Puis, se tournant vers la femme, il reprit : — Tu vois cette femme ? Eh bien, quand je suis entré dans ta maison, tu ne m’as pas apporté d’eau pour me laver les pieds ; mais elle, elle me les a arrosés de ses larmes et les a essuyés avec ses cheveux. Tu ne m’as pas accueilli en m’embrassant, mais elle, depuis que je suis entré, elle n’a cessé de couvrir mes pieds de baisers. Tu n’as pas versé d’huile parfumée sur ma tête, mais elle, elle a versé du parfum sur mes pieds. C’est pourquoi je te le dis : ses nombreux péchés lui ont été pardonnés, c’est pour cela qu’elle m’a témoigné tant d’amour. Mais celui qui a eu peu de choses à se faire pardonner ne manifeste que peu d’amour ! Puis il dit à la femme : — Tes péchés te sont pardonnés (Luc 7.44-48).

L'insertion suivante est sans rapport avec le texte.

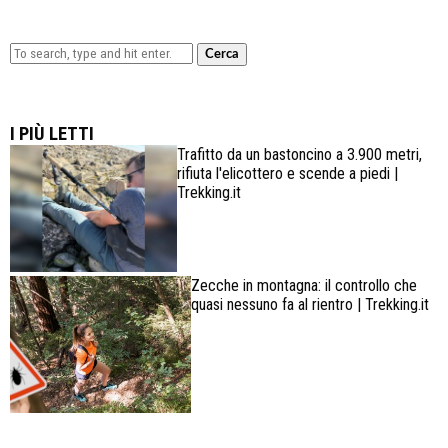
Cerca
Lowa Explorer GTX: la scarpa affidabile, leggera e
confortevole
I PIÙ LETTI
Trafitto da un bastoncino a 3.900 metri,
rifiuta l'elicottero e scende a piedi |
Trekking.it
Zecche in montagna: il controllo che
quasi nessuno fa al rientro | Trekking.it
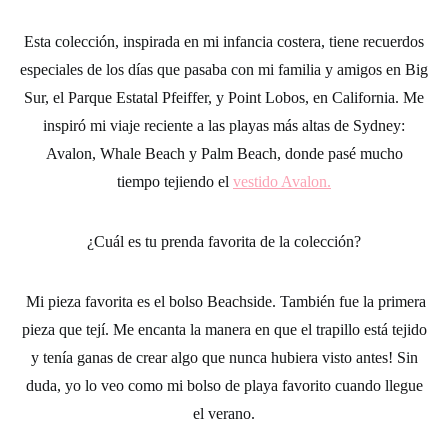
Esta colección, inspirada en mi infancia costera, tiene recuerdos
especiales de los días que pasaba con mi familia y amigos en Big
Sur, el Parque Estatal Pfeiffer, y Point Lobos, en California. Me
inspiró mi viaje reciente a las playas más altas de Sydney:
Avalon, Whale Beach y Palm Beach, donde pasé mucho
tiempo tejiendo el
vestido Avalon.
¿Cuál es tu prenda favorita de la colección?
Mi pieza favorita es el
bolso Beachside
. También fue la primera
pieza que tejí. Me encanta la manera en que el
trapillo
está tejido
y tenía ganas de crear algo que nunca hubiera visto antes! Sin
duda, yo lo veo como mi bolso de playa favorito cuando llegue
el verano.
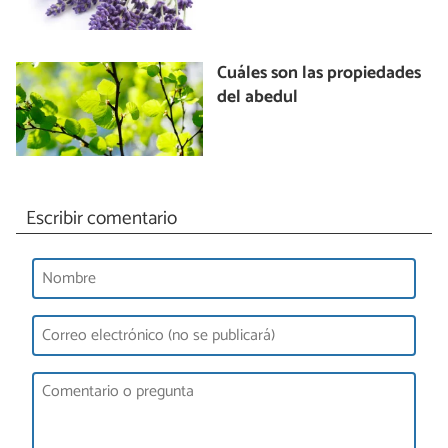
Cuáles son las propiedades
del abedul
Escribir comentario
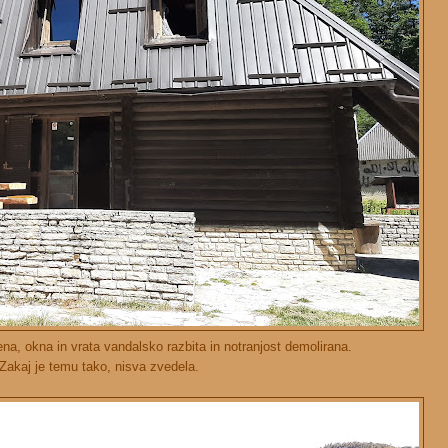
a, okna in vrata vandalsko razbita in notranjost demolirana.
Zakaj je temu tako, nisva zvedela.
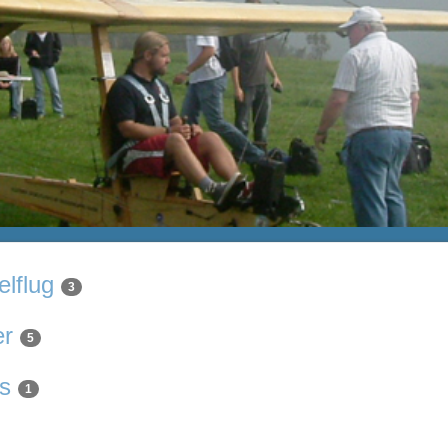
lflug
3
er
5
s
1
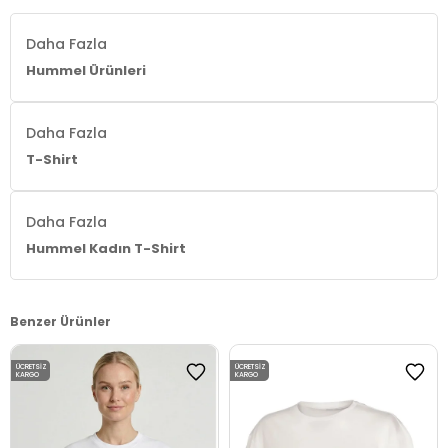
Daha Fazla
Hummel Ürünleri
Daha Fazla
T-Shirt
Daha Fazla
Hummel Kadın T-Shirt
Benzer Ürünler
ÜCRETSIZ
ÜCRETSIZ
KARGO
KARGO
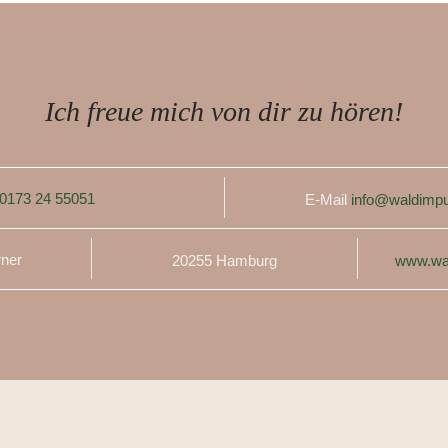
Ich freue mich von dir zu hören!
0173 24 55051
E-Mail
info@waldimpu
rner
20255 Hamburg
www.wa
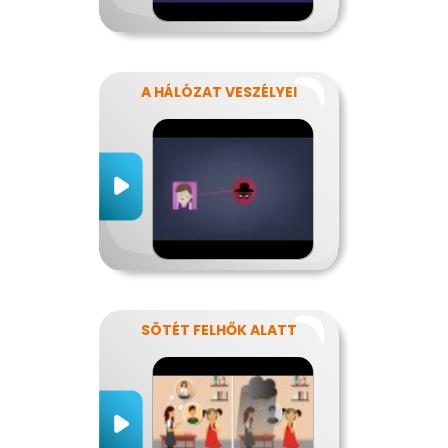
A HÁLÓZAT VESZÉLYEI
SÖTÉT FELHŐK ALATT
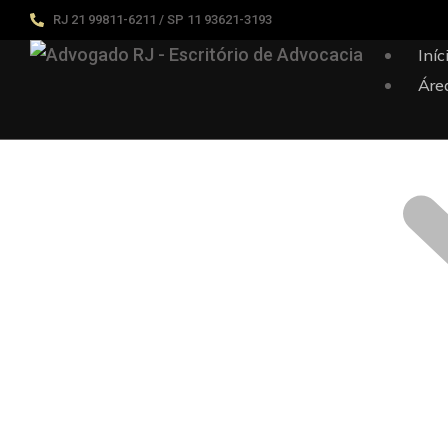
RJ 21 99811-6211 / SP 11 93621-3193
Iníc
Áre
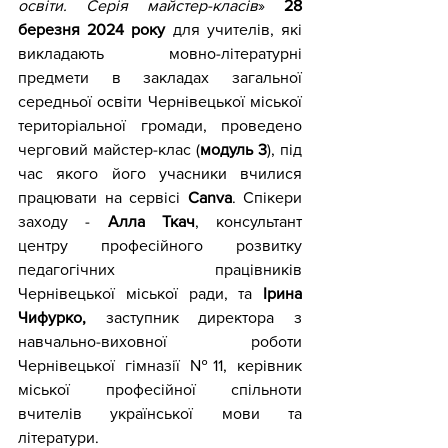
освіти. Серія майстер-класів
» 
28 
березня 2024 року
 для учителів, які 
викладають мовно-літературні 
предмети в закладах загальної 
середньої освіти Чернівецької міської 
територіальної громади, проведено 
черговий майстер-клас (
модуль 3
), під 
час якого його учасники вчилися 
працювати на сервісі
 Canva
. Спікери 
заходу - 
Алла Ткач
, консультант 
центру професійного розвитку 
педагогічних працівників 
Чернівецької міської ради, та 
Ірина 
Чифурко, 
заступник директора з 
навчально-виховної роботи 
Чернівецької гімназії №11, керівник 
міської професійної спільноти 
вчителів української мови та 
літератури.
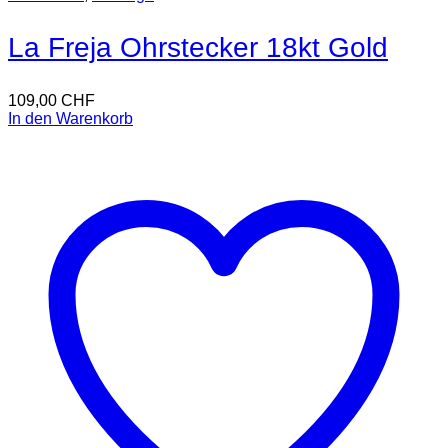
La Freja Ohrstecker 18kt Gold
109,00
CHF
In den Warenkorb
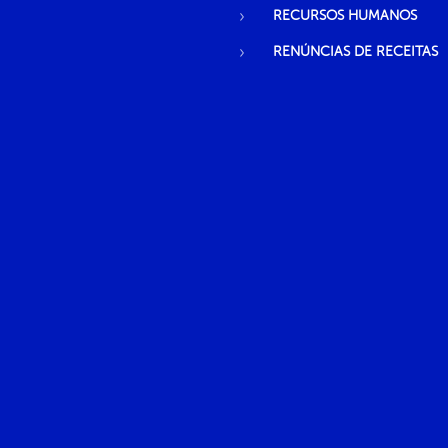
RECURSOS HUMANOS
RENÚNCIAS DE RECEITAS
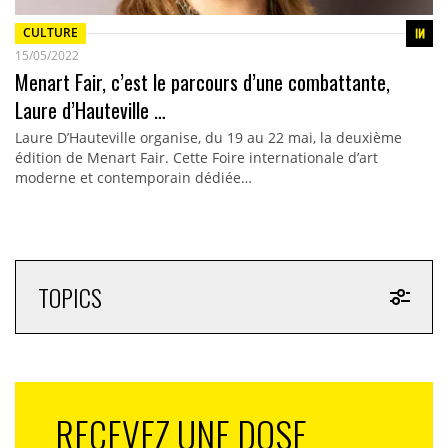
CULTURE
15/05/2022
Menart Fair, c’est le parcours d’une combattante,
Laure d’Hauteville …
Laure D’Hauteville organise, du 19 au 22 mai, la deuxième
édition de Menart Fair. Cette Foire internationale d’art
moderne et contemporain dédiée…
TOPICS
RECEVEZ UNE DOSE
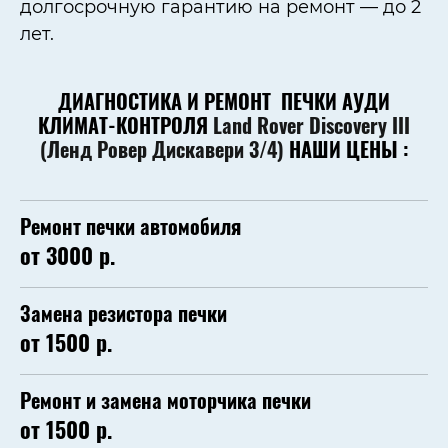
долгосрочную гарантию на ремонт — до 2
лет.
ДИАГНОСТИКА И РЕМОНТ ПЕЧКИ АУДИ
КЛИМАТ-КОНТРОЛЯ
Land Rover Discovery III
(Ленд Ровер Дискавери 3/4)
НАШИ ЦЕНЫ :
Ремонт печки автомобиля
от 3000 р.
Замена резистора печки
от 1500 р.
Ремонт и замена моторчика печки
от 1500 р.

À cette époque, tout le monde marche en sandales et les chemins sont très poussiéreux. Alors quand quelqu’un organise une soirée, il demande à ses serviteurs de laver les pieds des hôtes avant le repas. Mais Simon ne l’a pas fait; il n’a pas jugé nécessaire de traiter Jésus d’une façon honorable ce qui est une entorse aux bonnes manières et qui exprime son mépris à son égard. Il ne l’a pas non plus embrassé et il n’a pas parfumé sa tête. Par contre dans son hypocrisie et dans son cœur, il a condamné la prostituée alors que bien sûr il se considère juste. Mais maintenant, Simon est humilié et il doit pâlir de rage mais il n’a eu que ce qu’il mérite. Cette fille de la rue, par contre, a reçu le pardon de ses fautes qu’elle était venue chercher auprès du Seigneur.

Versets 49-50

Je finis le chapitre 7.

Les autres invités se dirent en eux-mêmes : “ Qui est donc cet homme qui ose pardonner les péchés ? ” Mais Jésus dit à la femme : — Parce que tu as cru en moi, tu es sauvée ; va en paix (Luc 7.49-50).

Comme dans l’histoire de la guérison du paralytique, les sainte-ni-touche objectent. Mais Jésus est le Fils de Dieu et il a tout pouvoir dont celui d’effacer nos dettes envers Dieu. Il s’adresse donc à la femme pour lui dire que sa foi en lui, qu’elle a prouvée avec le parfum, lui vaut le pardon de ses péchés.